Luckily McCahon, who died in 1987 after a difficult final decade defined by alcoholism and dementia, did not live to read an interview with one of our former Arts Ministers in which the public reception of his art was summed up and summarily dispatched: “"He's a strange one, isn't he? I just find it all a bit... bleak.” But then again, McCahon had to face the charge of bleakness during his lifetime too; “Death has been this artist’s overriding subject,” one of our most distinguished critics wrote in 1984. And one can see the tendency towards that interpretation: the bleak, post-apocalyptic landscapes in burnt umbers; the solitary journeys in remembrance of a friend through a landscape whose only feature is the horizon (his masterful Walk (Series C), held by Te Papa); or most clearly, in his final paintings, discovered after his death face-down in his studio, which declare the hopelessness of life in their quotation of Ecclesiastes—“I Counted the dead happy / because they were dead…” Yet an insistence upon McCahon’s obsession with death is to reduce him, to explain him away, to note only nighttime even when summertime days in New Zealand are two-thirds daylight. Bleakness did break through in McCahon’s work at times, but it was the exception. Far more he insisted upon life. To even bother to lift a brush, to daub its fibres with luminescent white and to form human words and symbols through darkness is an insistence on affirmation. His Waterfalls of 1964—single curving, expanding, finely modulated comets of human-created light through nothingness—are McCahon’s own I AM, his statement of existence, and his refusal to be seen as concerned only with death.
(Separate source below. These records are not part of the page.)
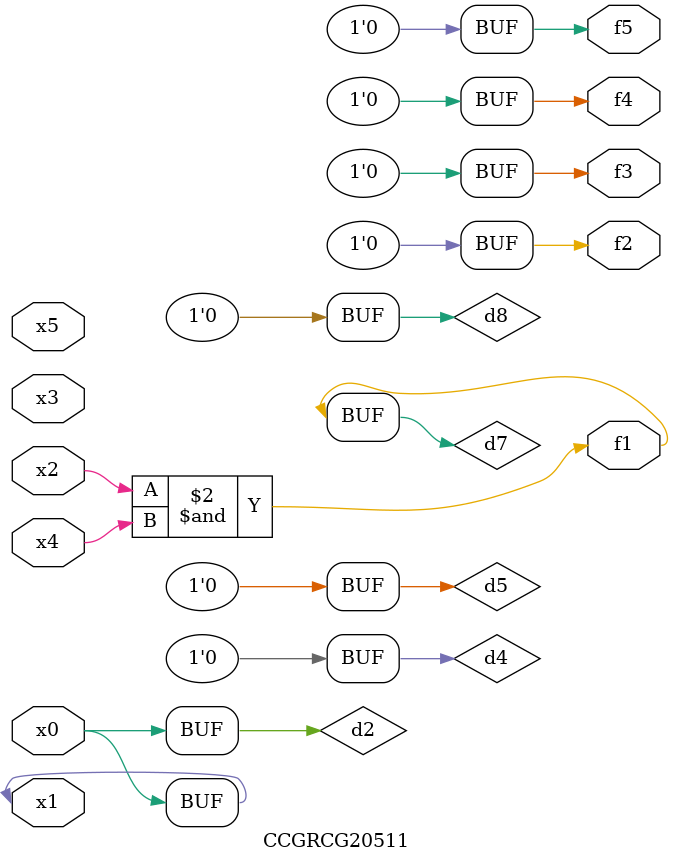
<source format=v>
module CCGRCG20511(
	input x0, x1, x2, x3, x4, x5,
	output f1, f2, f3, f4, f5
);

	wire d1, d2, d3, d4, d5, d6, d7, d8, d9;

	nand (d1, x1);
	buf (d2, x0, x1);
	nand (d3, x2, x4);
	and (d4, d1, d2);
	and (d5, d1, d2);
	nand (d6, d1, d3);
	not (d7, d3);
	xor (d8, d5);
	nor (d9, d5, d6);
	assign f1 = d7;
	assign f2 = d8;
	assign f3 = d8;
	assign f4 = d8;
	assign f5 = d8;
endmodule

</source>
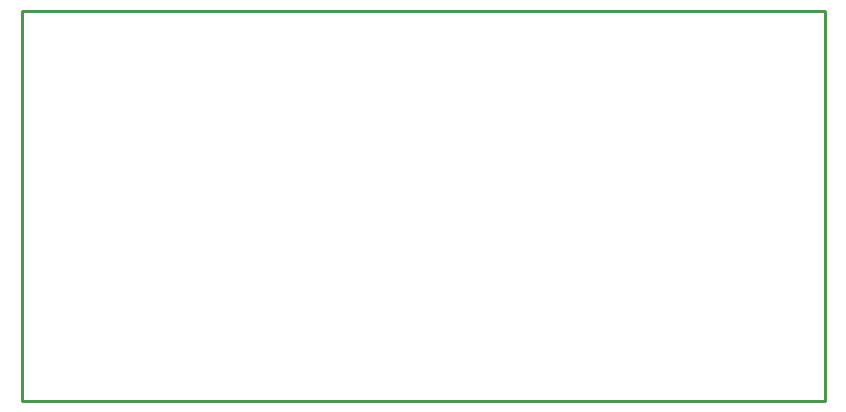
<source format=gbr>
G04 EAGLE Gerber RS-274X export*
G75*
%MOMM*%
%FSLAX34Y34*%
%LPD*%
%IN*%
%IPPOS*%
%AMOC8*
5,1,8,0,0,1.08239X$1,22.5*%
G01*
%ADD10C,0.254000*%


D10*
X0Y0D02*
X680000Y0D01*
X680000Y330000D01*
X0Y330000D01*
X0Y0D01*
M02*

</source>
In 1942 Allen Curnow asked, “Who reaches / A future down for us from the high shelf / Of spiritual daring?” Before New Zealand had a culture of its own, who would give us one deep enough to make these islands sustain our spirits? By now most New Zealanders have their answer. Colin McCahon did. It took decades too long to realise it; it is still an idea resisted by those who have not spent long enough with McCahon’s paintings; but we can most of us now say, emphatically, that Colin McCahon was the most spiritually daring of them all. Much of the painter’s reputation rests not on his art but on our art historical nationalism. The rest, however, is pure painting—a kind as soulful and as gutsy as anyone, in any country, will ever see.